* 文档节选 *
▬▬▬
从安卓设备上传多张图片到PHP服务器

Question

从安卓设备上传多张图片到PHP服务器

3

这是一段关于在服务器端使用 PHP 的代码的求助。我对 PHP 没有任何了解，但我需要从 Android 上传三张图片到这个 PHP 页面。

我已经尝试了很多方法并进行了搜索，但没有任何教程或其他东西能够帮助我。我的 Android 代码可以正常工作，DNS 也已经配置好了，但图片在服务器端没有显示出来。请帮我提供 Java 代码。

PHP:

<?php
if ($_FILES["file1"]["error"] > 0)
{
    header("HTTP/1.1 400 Bad Request");
    echo "Error: " . $_FILES["file1"]["error"] . "<br />";
}
else if ($_FILES["file2"]["error"] > 0)
{
    header("HTTP/1.1 400 Bad Request");
    echo "Error: " . $_FILES["file1"]["error"] . "<br />";
}
else if ($_FILES["file3"]["error"] > 0)
{
    header("HTTP/1.1 400 Bad Request");
    echo "Error: " . $_FILES["file1"]["error"] . "<br />";
}
else
{
    if ($_FILES["file1"]["error"] > 0)
    {
        echo "Error: " . $_FILES["file1"]["error"] . "<br />";
    }
    else
    {
        echo "Upload: " . $_FILES["file1"]["name"] . "<br />";
        echo "Type: " . $_FILES["file1"]["type"] . "<br />";
        echo "Size: " . ($_FILES["file1"]["size"] / 1024) . " Kb<br />";
        echo "Stored in: " . $_FILES["file1"]["tmp_name"]. "<br />";
    }

    //$target_path = "uploads/";
    $target_path = "elp/pendingimages/";

    $target_path = $target_path . basename( $_FILES['file1']['name']); 

    if(move_uploaded_file($_FILES['file1']['tmp_name'], $target_path)) {
        echo "The file ".  basename( $_FILES['file1']['name']). 
            " has been uploaded"; 
    } 
    else{
        echo "There was an error uploading the file, please try again!";
    }

    if ($_FILES["file2"]["error"] > 0)
▬▬▬
* 所给材料 *
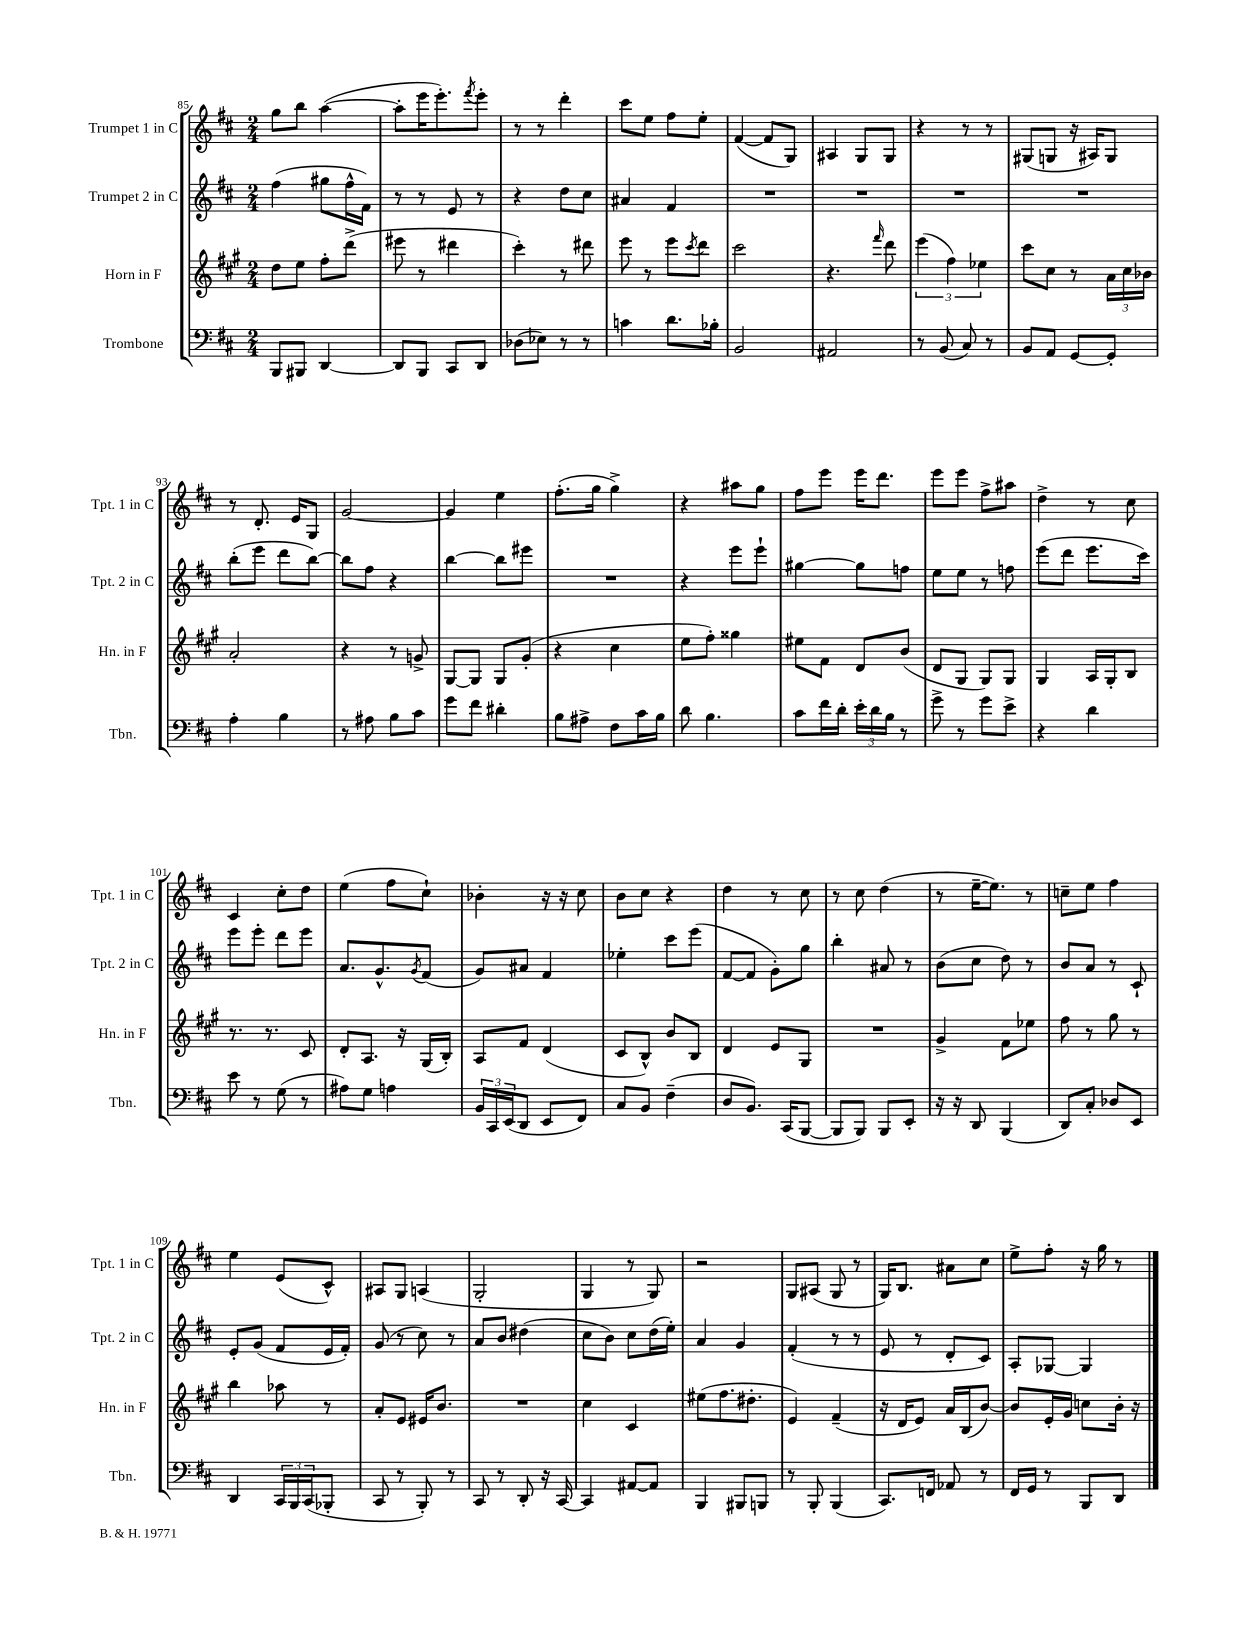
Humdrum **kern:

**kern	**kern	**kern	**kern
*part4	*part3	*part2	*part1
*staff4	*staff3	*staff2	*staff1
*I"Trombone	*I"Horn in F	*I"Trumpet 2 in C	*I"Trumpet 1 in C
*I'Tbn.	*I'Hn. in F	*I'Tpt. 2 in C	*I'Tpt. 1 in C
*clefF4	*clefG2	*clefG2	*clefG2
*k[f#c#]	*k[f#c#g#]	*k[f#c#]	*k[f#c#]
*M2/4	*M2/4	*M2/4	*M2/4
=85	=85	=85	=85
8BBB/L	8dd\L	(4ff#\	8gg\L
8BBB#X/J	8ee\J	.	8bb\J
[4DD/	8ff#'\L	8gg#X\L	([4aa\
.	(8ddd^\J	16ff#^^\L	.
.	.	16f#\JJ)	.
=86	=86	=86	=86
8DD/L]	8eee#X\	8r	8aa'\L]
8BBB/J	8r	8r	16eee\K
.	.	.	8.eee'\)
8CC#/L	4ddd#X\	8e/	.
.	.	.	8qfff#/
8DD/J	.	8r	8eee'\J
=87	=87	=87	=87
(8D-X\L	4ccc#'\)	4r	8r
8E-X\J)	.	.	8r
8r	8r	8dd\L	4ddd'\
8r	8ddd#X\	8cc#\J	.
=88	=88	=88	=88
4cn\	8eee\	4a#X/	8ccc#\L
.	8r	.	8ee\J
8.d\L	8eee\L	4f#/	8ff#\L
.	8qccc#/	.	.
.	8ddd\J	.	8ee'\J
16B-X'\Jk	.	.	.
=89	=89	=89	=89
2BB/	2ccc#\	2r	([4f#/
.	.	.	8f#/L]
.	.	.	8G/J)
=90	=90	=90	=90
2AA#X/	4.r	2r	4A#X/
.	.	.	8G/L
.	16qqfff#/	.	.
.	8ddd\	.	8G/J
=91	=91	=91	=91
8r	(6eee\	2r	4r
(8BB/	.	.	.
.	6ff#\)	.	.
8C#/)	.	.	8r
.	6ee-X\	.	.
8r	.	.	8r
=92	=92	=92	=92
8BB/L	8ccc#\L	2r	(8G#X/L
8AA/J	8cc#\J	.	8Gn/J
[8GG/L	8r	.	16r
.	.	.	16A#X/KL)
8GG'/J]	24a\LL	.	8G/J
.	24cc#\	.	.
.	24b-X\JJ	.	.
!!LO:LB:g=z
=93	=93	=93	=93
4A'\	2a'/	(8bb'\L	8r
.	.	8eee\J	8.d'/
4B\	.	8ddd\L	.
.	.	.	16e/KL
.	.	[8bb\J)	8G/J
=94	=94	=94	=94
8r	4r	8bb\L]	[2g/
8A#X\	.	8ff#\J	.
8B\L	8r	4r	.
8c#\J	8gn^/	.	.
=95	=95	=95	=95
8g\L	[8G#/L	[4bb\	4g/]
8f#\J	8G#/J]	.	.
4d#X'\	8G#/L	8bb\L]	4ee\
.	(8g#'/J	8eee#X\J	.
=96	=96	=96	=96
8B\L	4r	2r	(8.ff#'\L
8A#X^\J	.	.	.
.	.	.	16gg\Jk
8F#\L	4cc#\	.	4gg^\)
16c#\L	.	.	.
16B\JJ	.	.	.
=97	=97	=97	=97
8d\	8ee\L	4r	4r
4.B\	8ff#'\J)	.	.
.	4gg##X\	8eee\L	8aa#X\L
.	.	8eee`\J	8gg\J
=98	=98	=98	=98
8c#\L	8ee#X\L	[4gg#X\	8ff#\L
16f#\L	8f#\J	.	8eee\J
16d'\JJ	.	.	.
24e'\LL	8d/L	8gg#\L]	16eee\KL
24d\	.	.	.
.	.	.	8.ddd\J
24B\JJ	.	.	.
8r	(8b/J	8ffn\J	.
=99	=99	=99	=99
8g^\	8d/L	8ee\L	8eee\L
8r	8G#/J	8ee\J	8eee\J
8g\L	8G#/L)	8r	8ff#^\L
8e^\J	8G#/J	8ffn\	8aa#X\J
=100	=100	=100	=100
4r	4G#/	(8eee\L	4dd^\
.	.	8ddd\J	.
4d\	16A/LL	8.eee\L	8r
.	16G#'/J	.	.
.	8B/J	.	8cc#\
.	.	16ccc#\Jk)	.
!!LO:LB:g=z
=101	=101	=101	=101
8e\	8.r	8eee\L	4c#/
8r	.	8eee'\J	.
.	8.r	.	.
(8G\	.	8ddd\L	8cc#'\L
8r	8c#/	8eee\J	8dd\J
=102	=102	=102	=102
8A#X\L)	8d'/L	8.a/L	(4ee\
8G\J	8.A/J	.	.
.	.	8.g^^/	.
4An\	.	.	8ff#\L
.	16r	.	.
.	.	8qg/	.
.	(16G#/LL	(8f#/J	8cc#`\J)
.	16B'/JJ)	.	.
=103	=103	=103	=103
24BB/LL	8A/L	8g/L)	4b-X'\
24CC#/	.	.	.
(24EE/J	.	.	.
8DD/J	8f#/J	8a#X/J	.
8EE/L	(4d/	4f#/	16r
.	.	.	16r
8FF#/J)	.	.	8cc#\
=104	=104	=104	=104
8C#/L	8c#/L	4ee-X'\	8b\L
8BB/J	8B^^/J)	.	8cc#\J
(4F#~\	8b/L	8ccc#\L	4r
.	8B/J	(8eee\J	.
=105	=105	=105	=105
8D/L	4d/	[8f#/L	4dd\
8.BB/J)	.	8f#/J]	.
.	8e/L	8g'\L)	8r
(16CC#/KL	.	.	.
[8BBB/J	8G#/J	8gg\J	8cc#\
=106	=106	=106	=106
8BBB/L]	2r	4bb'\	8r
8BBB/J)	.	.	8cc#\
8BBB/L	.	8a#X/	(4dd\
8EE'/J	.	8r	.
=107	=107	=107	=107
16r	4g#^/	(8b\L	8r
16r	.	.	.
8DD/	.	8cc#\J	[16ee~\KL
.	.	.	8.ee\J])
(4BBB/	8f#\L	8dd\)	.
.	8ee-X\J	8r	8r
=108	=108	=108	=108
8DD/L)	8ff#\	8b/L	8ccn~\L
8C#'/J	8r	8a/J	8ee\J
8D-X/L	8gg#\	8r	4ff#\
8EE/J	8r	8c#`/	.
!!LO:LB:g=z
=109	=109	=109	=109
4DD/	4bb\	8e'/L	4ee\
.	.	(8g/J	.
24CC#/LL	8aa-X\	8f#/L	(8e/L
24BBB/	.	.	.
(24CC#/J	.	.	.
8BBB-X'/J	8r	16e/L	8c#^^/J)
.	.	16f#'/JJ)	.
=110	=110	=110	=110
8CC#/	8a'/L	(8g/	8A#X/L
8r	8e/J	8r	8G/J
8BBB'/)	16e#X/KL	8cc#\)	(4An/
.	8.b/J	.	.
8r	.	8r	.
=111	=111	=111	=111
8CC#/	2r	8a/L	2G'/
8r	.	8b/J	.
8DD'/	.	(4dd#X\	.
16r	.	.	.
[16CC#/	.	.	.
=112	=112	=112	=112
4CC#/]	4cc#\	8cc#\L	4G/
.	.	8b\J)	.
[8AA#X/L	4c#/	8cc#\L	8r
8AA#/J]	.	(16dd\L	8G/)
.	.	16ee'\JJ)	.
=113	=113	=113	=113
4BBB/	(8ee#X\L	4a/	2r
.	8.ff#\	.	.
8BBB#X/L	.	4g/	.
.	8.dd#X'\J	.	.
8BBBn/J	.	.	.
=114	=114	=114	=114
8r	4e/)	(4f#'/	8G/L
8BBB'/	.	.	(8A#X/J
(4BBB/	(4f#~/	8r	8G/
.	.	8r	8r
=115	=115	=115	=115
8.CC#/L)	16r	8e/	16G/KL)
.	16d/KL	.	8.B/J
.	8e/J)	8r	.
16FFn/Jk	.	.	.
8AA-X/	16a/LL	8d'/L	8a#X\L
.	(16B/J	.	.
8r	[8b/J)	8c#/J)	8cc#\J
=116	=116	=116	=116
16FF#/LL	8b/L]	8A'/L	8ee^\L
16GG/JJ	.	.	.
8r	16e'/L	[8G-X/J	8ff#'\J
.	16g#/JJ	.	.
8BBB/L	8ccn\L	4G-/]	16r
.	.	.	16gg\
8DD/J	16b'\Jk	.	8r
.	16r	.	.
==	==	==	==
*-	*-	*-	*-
▬▬▬
* 任务 *
1. 把文档节选中以“我已经尝试了很多方法”开头的段落改写成简短的要点列表，保留其主要事实。
2. 接着文档节选的最后一行，往下续写这段 PHP 代码。

* 任务答案 *
1.
- 已尝试多种方法并做过搜索，但教程等都没有帮助
- Android 代码运行正常，DNS 已配置
- 图片在服务器端没有显示
- 请求提供 Java 代码

2.
    {
        echo "Error: " . $_FILES["file2"]["error"] . "<br />";
    }
    else
    {
        echo "Upload: " . $_FILES["file2"]["name"] . "<br />";
        echo "Type: " . $_FILES["file2"]["type"] . "<br />";
        echo "Size: " . ($_FILES["file2"]["size"] / 1024) . " Kb<br />";
        echo "Stored in: " . $_FILES["file2"]["tmp_name"]. "<br />";
    }

    //$target_path = "uploads/";
    $target_path = "elp/pendingimages/";

    $target_path = $target_path . basename( $_FILES['file2']['name']); 

    if(move_uploaded_file($_FILES['file2']['tmp_name'], $target_path)) {
        echo "The file ".  basename( $_FILES['file2']['name']). 
        " has been uploaded";
    } 
    else{
        echo "There was an error uploading the file, please try again!";
    }

    if ($_FILES["file3"]["error"] > 0)
    {
        echo "Error: " . $_FILES["file3"]["error"] . "<br />";
    }
    else
    {
        echo "Upload: " . $_FILES["file3"]["name"] . "<br />";
        echo "Type: " . $_FILES["file3"]["type"] . "<br />";
        echo "Size: " . ($_FILES["file3"]["size"] / 1024) . " Kb<br />";
        echo "Stored in: " . $_FILES["file3"]["tmp_name"]. "<br />";
    }


    //$target_path = "uploads/";
    $target_path = "elp/pendingimages/";

    $target_path = $target_path . basename( $_FILES['file3']['name']);  

    if(move_uploaded_file($_FILES['file3']['tmp_name'], $target_path)) {
        echo "The file ".  basename( $_FILES['file3']['name']).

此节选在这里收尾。